Hundreds of anti-vaxxers protested on Friday in Washington because lawmakers were publicly considering a measure to make it harder to opt-out of mandatory vaccines in response to a measles outbreak.
The outbreak has infected more than 50 people in the Pacific Northwest, and anti-vaccination activists are trying to make things even worse. They are protesting a bill that would remove the personal or philosophical exemptions for the combined measles, mumps and rubella (MMR) vaccine (the same one that has been falsely linked to autism by Jenny McCarthy and other celebrities), according to the Associated Press.
Hundreds of people opposed to the measure lined up more than an hour before the start of the hearing before the House Health Care and Wellness Committee, many wearing stickers with the bill number, HB 1638, within a crossed out circle.

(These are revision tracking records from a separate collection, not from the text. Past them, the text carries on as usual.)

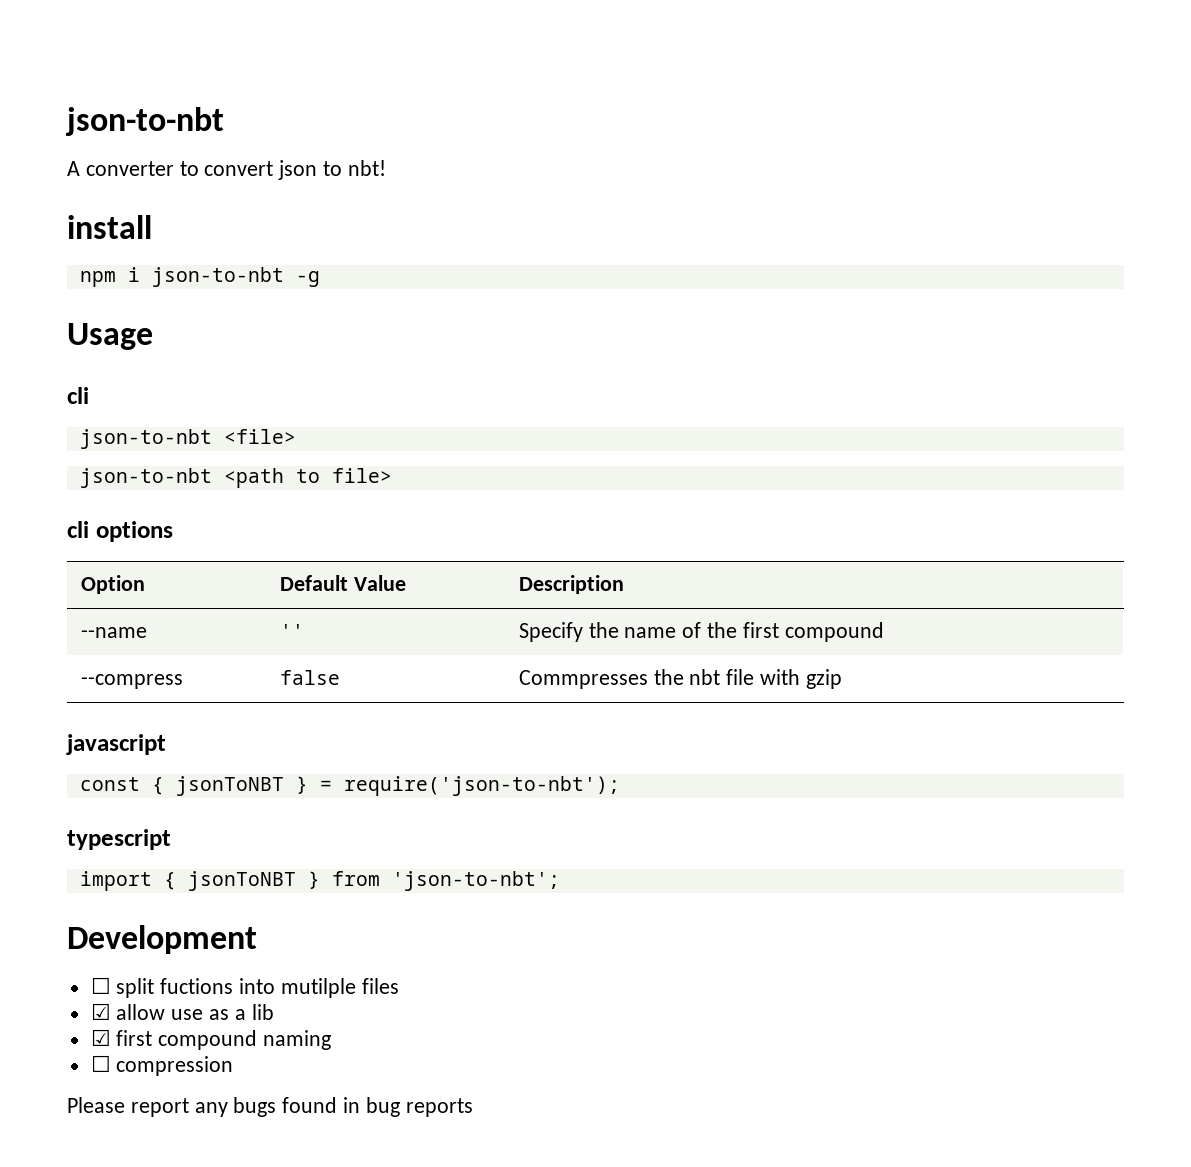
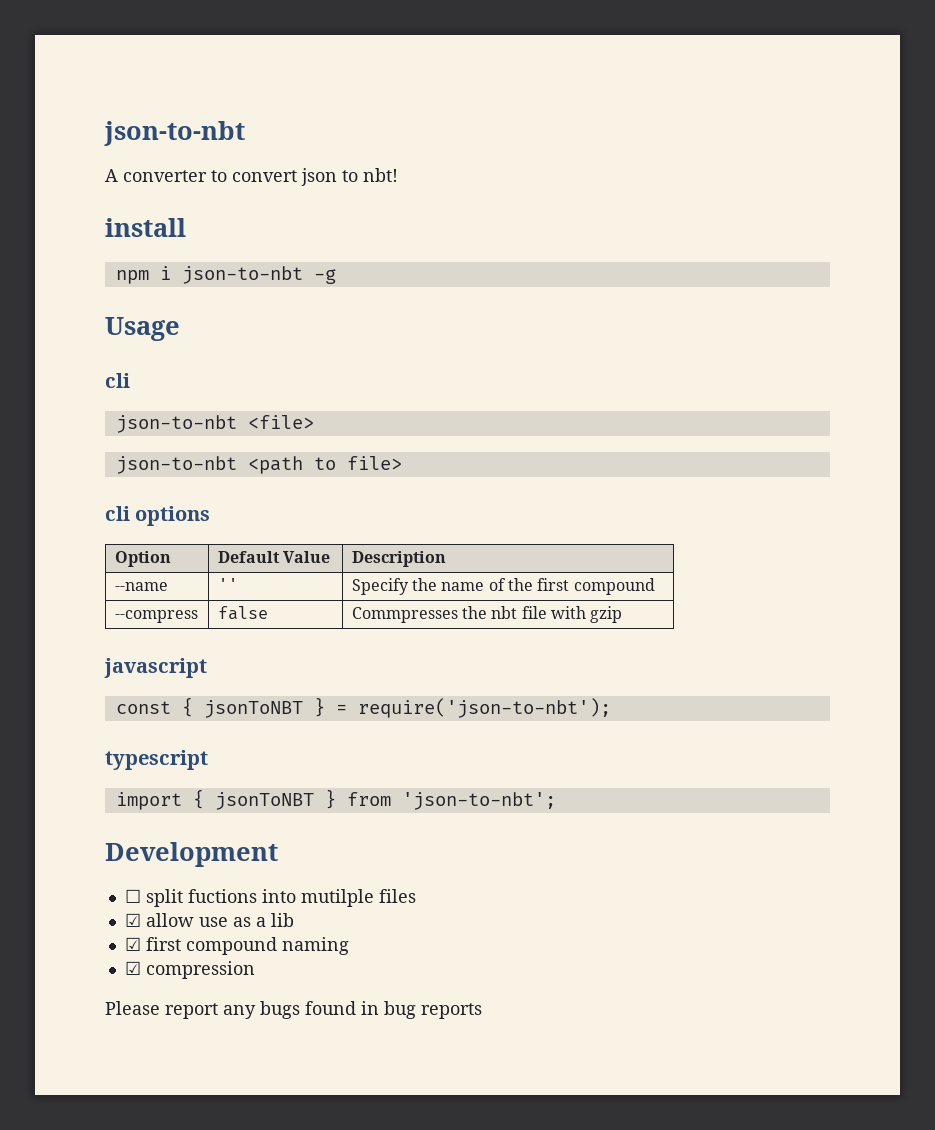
[90,1055,111,1072] ☐ -> [124,961,141,975] ☑

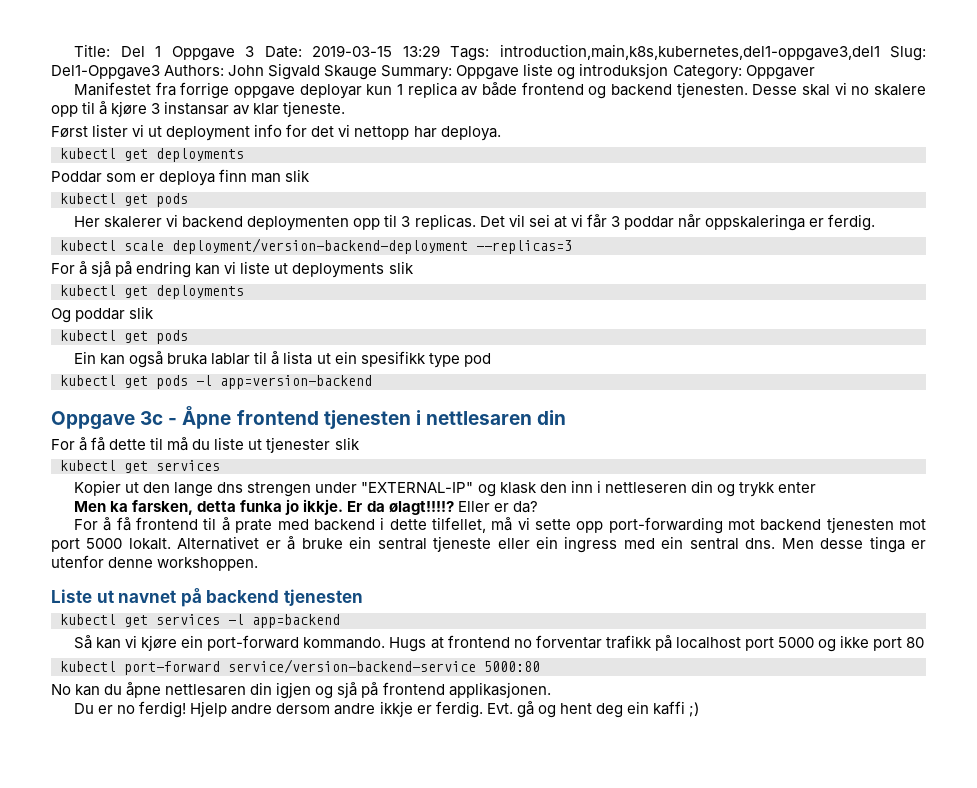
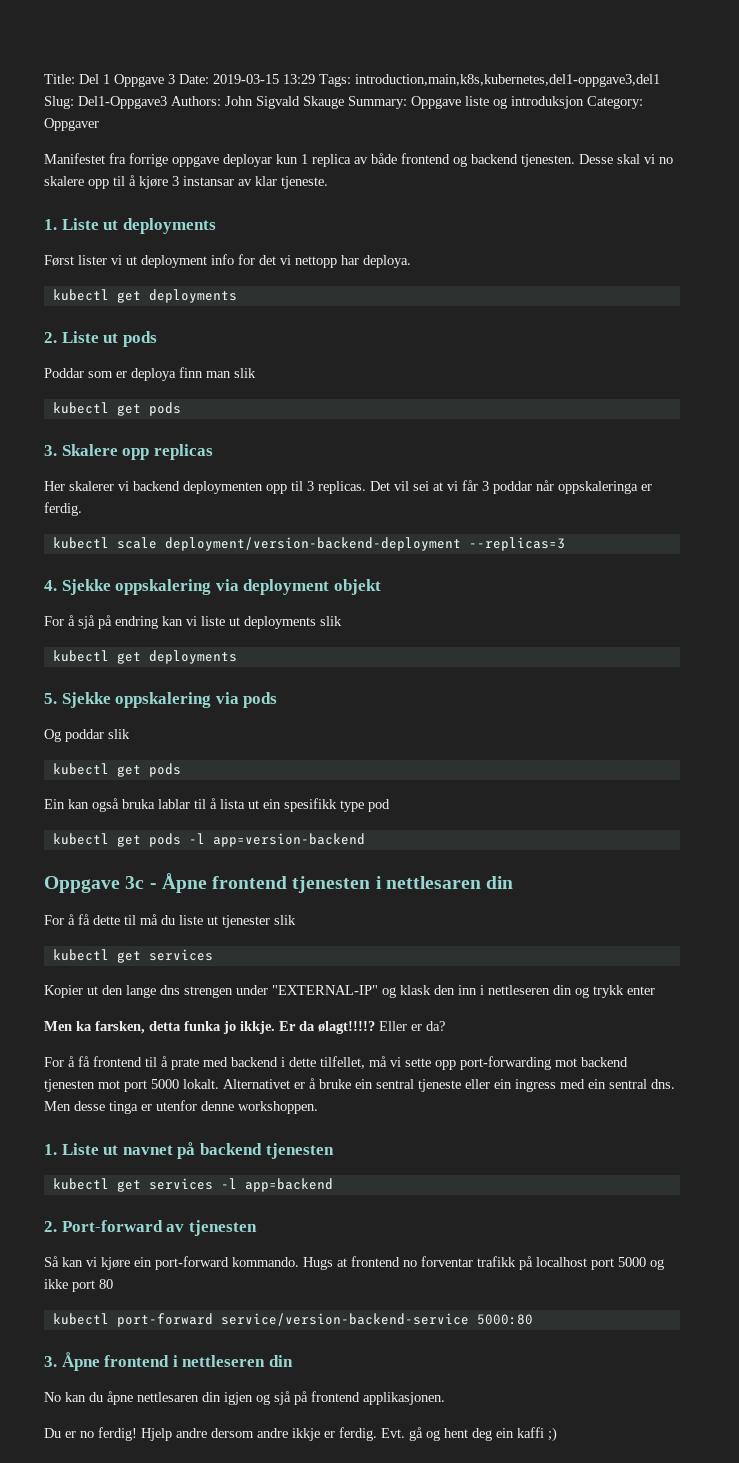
(346, 109) none -> [44,218,216,234] // 1. Liste ut deployments
(244, 155) none -> [44,331,157,347] // 2. Liste ut pods
(188, 200) none -> [44,444,213,460] // 3. Skalere opp replicas
(572, 247) none -> [44,579,381,595] // 4. Sjekke oppskalering via deployment objekt
(244, 292) none -> [44,692,278,708] // 5. Sjekke oppskalering via pods
(259, 564) none -> [44,1144,57,1155] 1.
(340, 621) none -> [44,1220,257,1236] // 2. Port-forward av tjenesten
(540, 666) none -> [44,1352,293,1371] // 3. Åpne frontend i nettleseren din

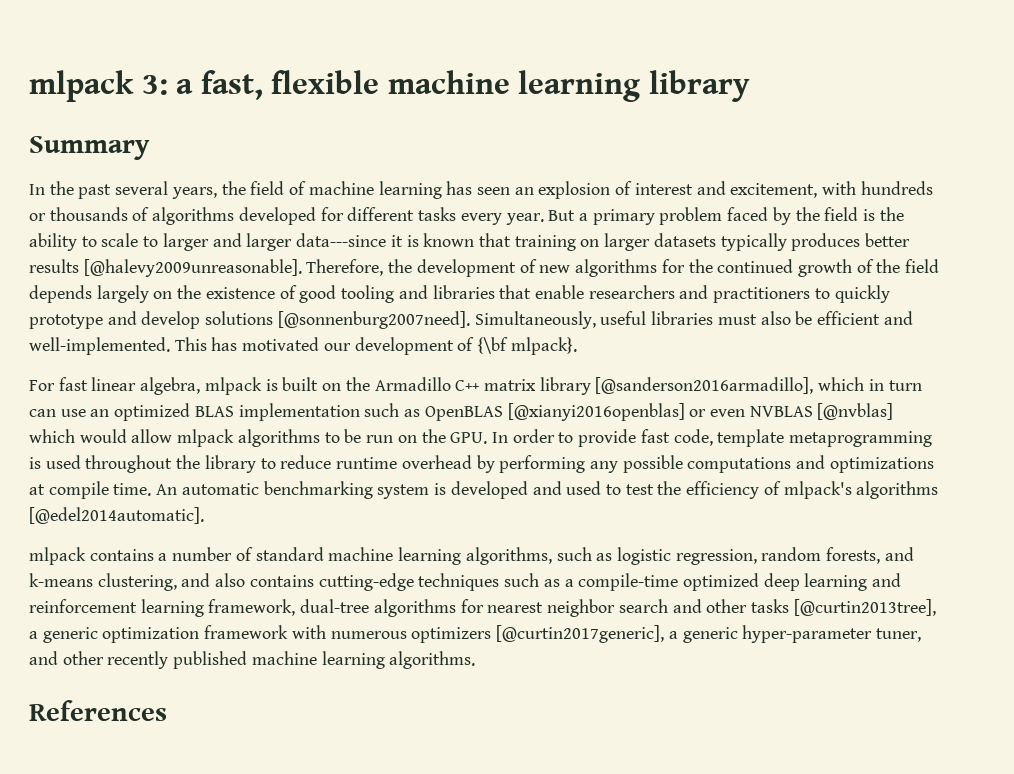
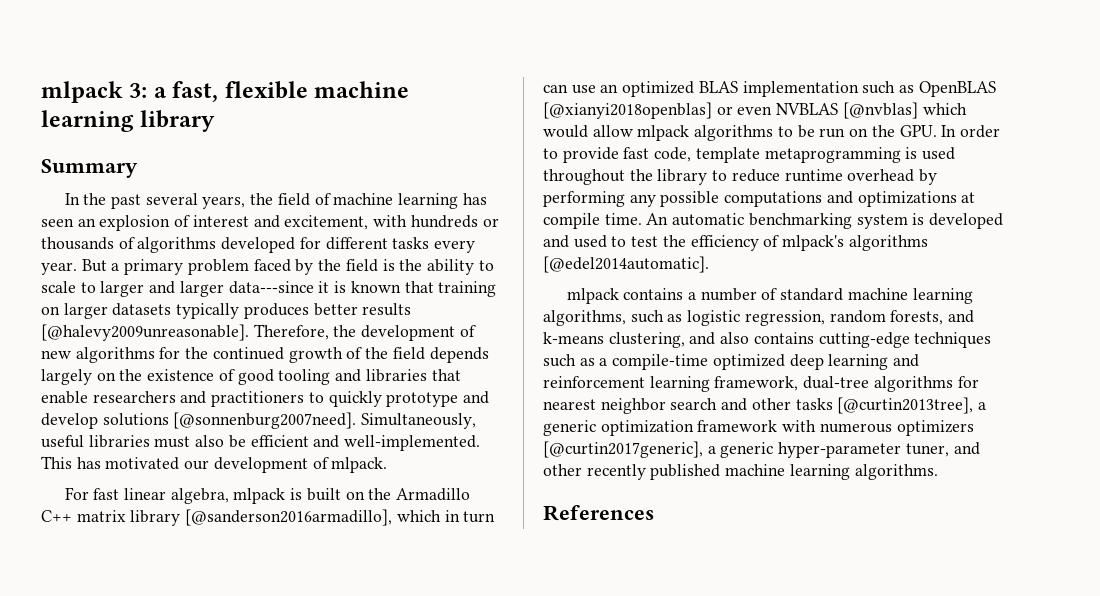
[477,337,577,355] {\bf mlpack}. -> [331,457,388,473] mlpack.
[507,403,685,421] [@xianyi2016openblas] -> [543,102,712,119] [@xianyi2018openblas]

The bill comes as health officials have reported at least 52 known cases in Washington state and four in Oregon. Most of the Washington cases are concentrated in Clark County, just north of Portland, Oregon. The measure is sponsored by a lawmaker from that region, Republican Rep. Paul Harris of Vancouver, and has the support of the state medical association and Gov. Jay Inslee. Inslee declared a state of emergency last month.
Harris said people in his area are “concerned about our community, its immunity and the community safety.”
The measure does allow proof of disease immunity through laboratory evidence or history of disease to substitute for immunization.
This actually sounds like a great bill, especially since you can present proof of immunity as a substitute for the MMR inoculation. And it’s necessary right now in the Pacific Northwest, since a rise in hipster anti-vaxxers has contributed to the emergency.
The current law allows people to exempt their kids from vaccinations based on nothing but personal beliefs, which is ridiculous.
Currently, the state allows school-vaccination exemptions for children at public or private schools or licensed day-care centers based on medical, religious and personal or philosophical beliefs. Unless an exemption is claimed, a child is required to be vaccinated against or show proof of acquired immunity of nearly a dozen diseases — including polio, whooping cough and mumps — before they can attend school or a child care center.
John Wiesman, the secretary of the state Department of Health, said the effort to limit exemptions is “about safe schools and protecting vulnerable children.”
Wiesman told the panel that compared to other outbreaks in the state in the past decade, “the outbreak we are dealing with right now is larger and infecting people faster than recent history.”
That is terrifying news, but there’s also a way to fix it: listen to the experts and protect ourselves through reliable vaccinations.